Topographic Controls on Hillslope-Riparian Water Table Continuity in a set of Nested Catchments, Northern Rocky Mountains, Montana

Understanding how hillslope and riparian water table dynamics influence catchment scale hydrologic response remains a challenge. In steep headwater catchments with shallow soils, topographic convergence and divergence (upslope accumulated area-UAA) is a hypothesized first-order control on the distribution of soil water and groundwater. To test the relationship between UAA and the longevity of hillslope-riparian-stream shallow groundwater connectivity, we quantified water table continuity based on 80+ recording wells distributed across 24 hillslope-riparian-stream cross-sections. Cross-section upstream catchment areas ranged in size from 0.41 to 17.2 km2, within the Tenderfoot Creek Experimental Forest (U.S. Forest Service), northern Rocky Mountains, Montana, USA. We quantified toe-slope UAA and the topographic index (TI = ln a/tanβ) with a Multiple-D- Infinity (area routing in multiple infinite downslope directions) flow accumulation algorithm analysis of 1, 3, 10, and 30m ALSM derived DEMs. Indices derived from the 10m DEM best characterized subsurface flow accumulation, highlighting the balance between the process of interest, topographic complexity, and optimal grid scale representation. Across the 24 transects, toe-slope UAA ranged from 600-40,000 m2, the TI ranged from 5-16, and riparian widths were between 0-60m. Patterns in shallow groundwater table fluctuations suggest hydrologic dynamics reflective of hillslope-riparian landscape setting. Specifically, correlations were observed between longevity of hillslope-riparian water table continuity and the size of the UAA (r2=0.84) and its topographic index (r2=.86).
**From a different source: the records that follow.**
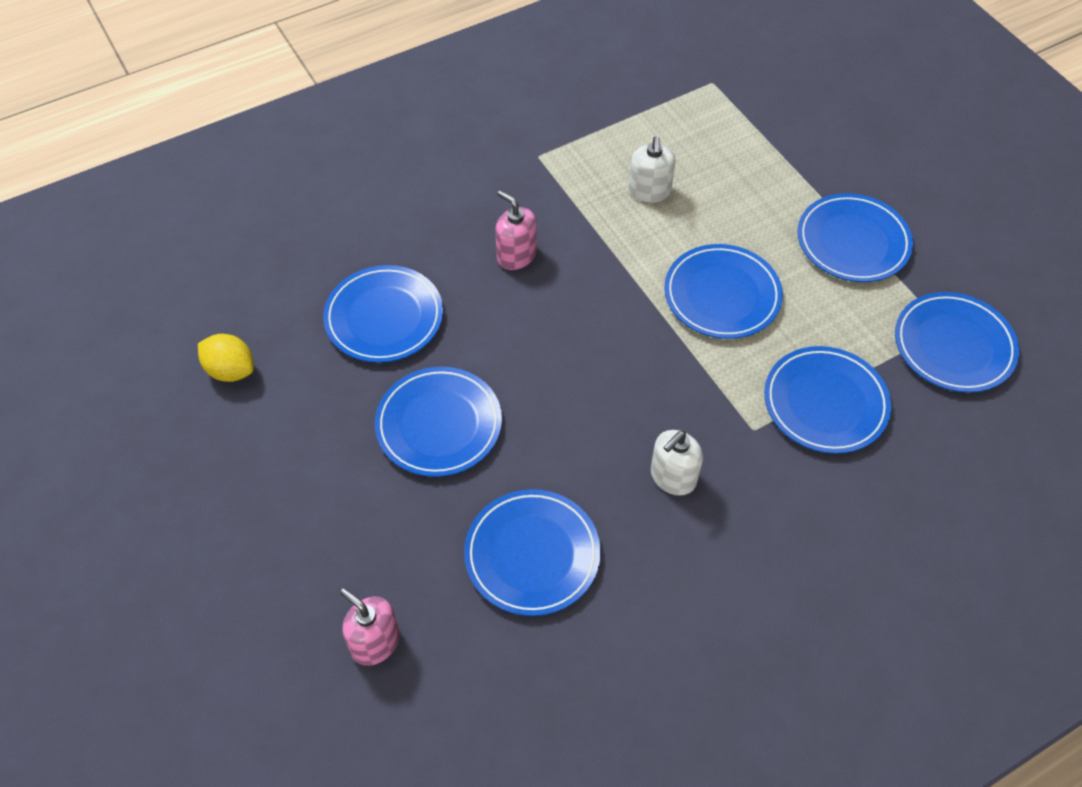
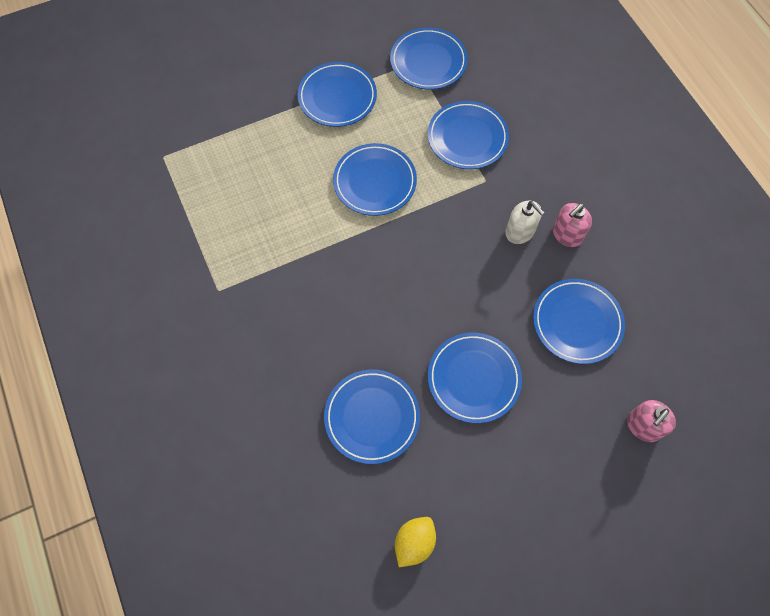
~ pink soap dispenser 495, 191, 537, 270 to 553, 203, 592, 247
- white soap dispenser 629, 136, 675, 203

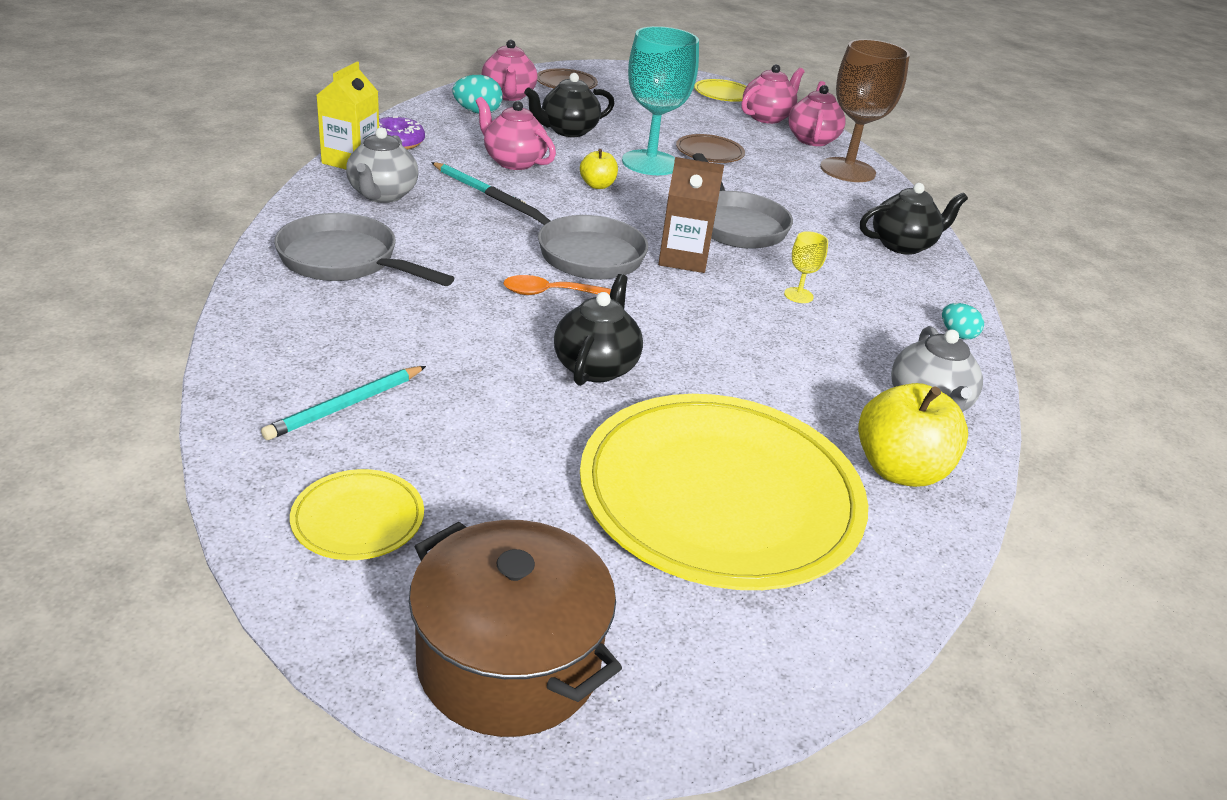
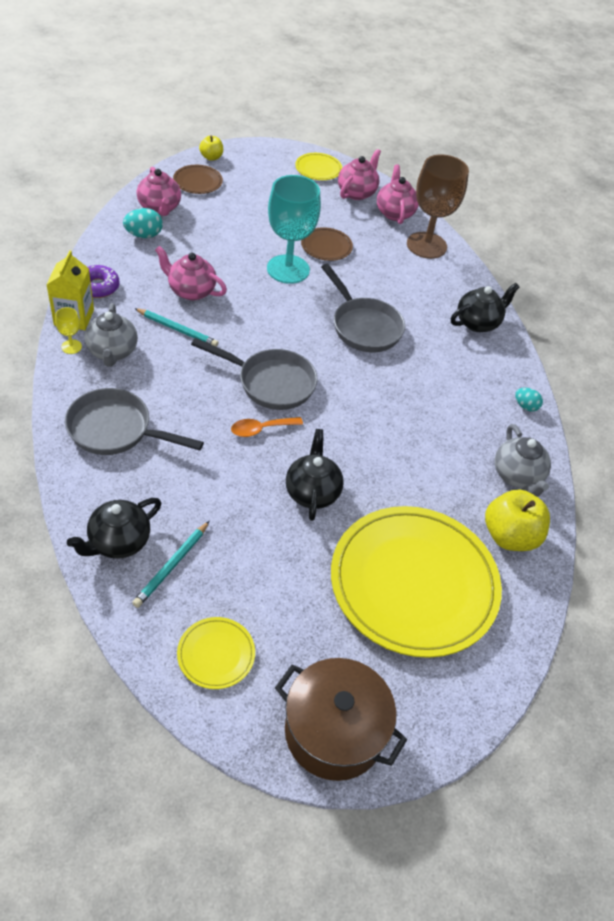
~ yellow goblet 784, 231, 828, 303 to 55, 307, 82, 354
~ black teapot 524, 73, 615, 137 to 67, 498, 161, 559
~ yellow apple 580, 149, 618, 189 to 199, 136, 223, 161
- brown carton 658, 157, 724, 273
These observations highlight the temporal component of topographic-hydrologic relationships important for understanding threshold mediated hydrologic variables. We are working to quantify the characteristics and spatial distribution of hillslope-riparian sequences and their water table dynamics to temporally link runoff source areas to whole catchment hydrologic response.